= Beginning of Section =
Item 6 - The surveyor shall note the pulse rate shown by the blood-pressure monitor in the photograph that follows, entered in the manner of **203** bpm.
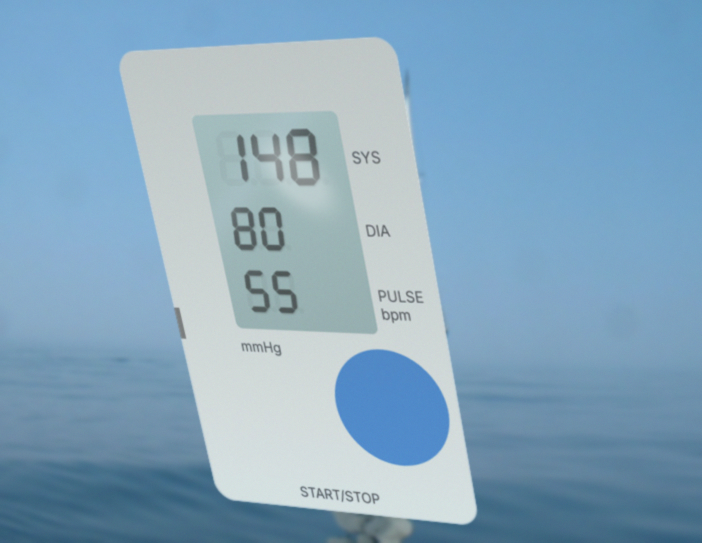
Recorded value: **55** bpm
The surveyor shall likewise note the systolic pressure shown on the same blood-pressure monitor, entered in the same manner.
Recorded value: **148** mmHg
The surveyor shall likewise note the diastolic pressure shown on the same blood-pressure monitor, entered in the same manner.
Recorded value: **80** mmHg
= End of Section =
* Task description: Copy out all of the rows above word for word, but leave out the picture.

* Your response:
Item 6 - The surveyor shall note the pulse rate shown by the blood-pressure monitor in the photograph that follows, entered in the manner of **203** bpm.
Recorded value: **55** bpm
The surveyor shall likewise note the systolic pressure shown on the same blood-pressure monitor, entered in the same manner.
Recorded value: **148** mmHg
The surveyor shall likewise note the diastolic pressure shown on the same blood-pressure monitor, entered in the same manner.
Recorded value: **80** mmHg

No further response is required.